Persecution, the Lord told us, is something that each Christian should be prepared to experience (2 Timothy 3:12). Because of such preparation is made, because there is clarity of vision with regard to why it occurs, and because there is hope associated in the knowledge of eternal things, does not mean the one who must be willing to endure will necessarily have the intensity of his experience lessened. Let us not forget, however, that when Paul wrote to the Thessalonians he said, “…it is a righteous thing with God to repay with tribulation those who trouble you, and to give you who are troubled rest with us when the Lord Jesus is revealed from heaven with His mighty angels, in flaming fire taking vengeance on those who do not know God, and on those who do not obey the gospel of our Lord Jesus Christ. These shall be punished with everlasting destruction from the presence of the Lord and from the glory of His power, when He comes, in that Day, to be glorified in His saints and to be admired among all those who believe, because our testimony among you was believed” (2 Thessalonians 1:6-10, NKJV).

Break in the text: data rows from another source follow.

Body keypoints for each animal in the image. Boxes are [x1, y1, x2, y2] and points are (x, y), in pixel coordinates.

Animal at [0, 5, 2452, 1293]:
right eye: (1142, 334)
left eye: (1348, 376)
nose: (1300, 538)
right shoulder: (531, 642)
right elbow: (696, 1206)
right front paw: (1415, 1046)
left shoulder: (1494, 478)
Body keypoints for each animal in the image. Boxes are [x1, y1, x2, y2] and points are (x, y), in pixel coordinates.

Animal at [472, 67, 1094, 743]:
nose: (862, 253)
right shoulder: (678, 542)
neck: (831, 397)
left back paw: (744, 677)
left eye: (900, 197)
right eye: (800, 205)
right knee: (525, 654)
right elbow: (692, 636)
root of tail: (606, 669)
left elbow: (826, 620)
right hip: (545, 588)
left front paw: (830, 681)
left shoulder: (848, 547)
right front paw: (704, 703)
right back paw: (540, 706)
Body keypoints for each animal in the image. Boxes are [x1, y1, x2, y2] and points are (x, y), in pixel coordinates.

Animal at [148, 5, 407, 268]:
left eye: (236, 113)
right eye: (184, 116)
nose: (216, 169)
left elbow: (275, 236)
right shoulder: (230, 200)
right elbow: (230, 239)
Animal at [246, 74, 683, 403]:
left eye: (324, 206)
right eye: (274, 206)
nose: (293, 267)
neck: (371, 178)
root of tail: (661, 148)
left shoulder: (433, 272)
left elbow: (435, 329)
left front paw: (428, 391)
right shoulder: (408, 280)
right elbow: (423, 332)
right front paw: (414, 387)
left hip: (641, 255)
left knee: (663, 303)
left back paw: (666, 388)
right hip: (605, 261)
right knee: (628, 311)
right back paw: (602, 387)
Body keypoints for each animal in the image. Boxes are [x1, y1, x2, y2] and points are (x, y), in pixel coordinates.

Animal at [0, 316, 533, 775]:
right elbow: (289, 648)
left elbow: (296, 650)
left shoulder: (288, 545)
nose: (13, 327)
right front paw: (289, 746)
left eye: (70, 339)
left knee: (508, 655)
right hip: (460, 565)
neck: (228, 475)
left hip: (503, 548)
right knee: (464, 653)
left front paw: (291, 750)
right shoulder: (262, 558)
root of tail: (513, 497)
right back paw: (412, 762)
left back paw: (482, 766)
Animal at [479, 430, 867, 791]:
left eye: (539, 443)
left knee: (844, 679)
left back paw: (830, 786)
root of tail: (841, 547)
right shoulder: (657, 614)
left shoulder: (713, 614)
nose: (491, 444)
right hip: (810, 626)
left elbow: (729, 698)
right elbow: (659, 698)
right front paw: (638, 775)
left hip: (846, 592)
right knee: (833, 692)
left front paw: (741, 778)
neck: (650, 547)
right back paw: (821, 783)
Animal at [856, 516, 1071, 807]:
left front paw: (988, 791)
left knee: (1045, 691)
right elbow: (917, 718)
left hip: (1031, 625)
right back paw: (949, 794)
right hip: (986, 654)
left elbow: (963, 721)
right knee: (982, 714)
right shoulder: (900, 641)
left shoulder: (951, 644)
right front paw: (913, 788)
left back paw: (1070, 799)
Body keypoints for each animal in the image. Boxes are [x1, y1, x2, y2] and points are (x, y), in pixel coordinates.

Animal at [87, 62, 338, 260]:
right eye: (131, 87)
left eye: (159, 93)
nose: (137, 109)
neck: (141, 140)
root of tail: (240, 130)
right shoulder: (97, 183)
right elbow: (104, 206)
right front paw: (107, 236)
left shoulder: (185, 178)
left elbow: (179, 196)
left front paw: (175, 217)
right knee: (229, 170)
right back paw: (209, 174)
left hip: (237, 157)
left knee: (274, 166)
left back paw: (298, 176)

There is no real way to speak in a positive way of persecution, but it is much easier to speak well of those who are prepared to endure it for the cause of Christ. Jesus willingly went to the cross of His death; it wasn’t because He looked forward to the pain and agony, but because He understood the purpose of it all. This is in contrast to one who has placed his or her hope in self-preservation, or that hope one finds in worldly things.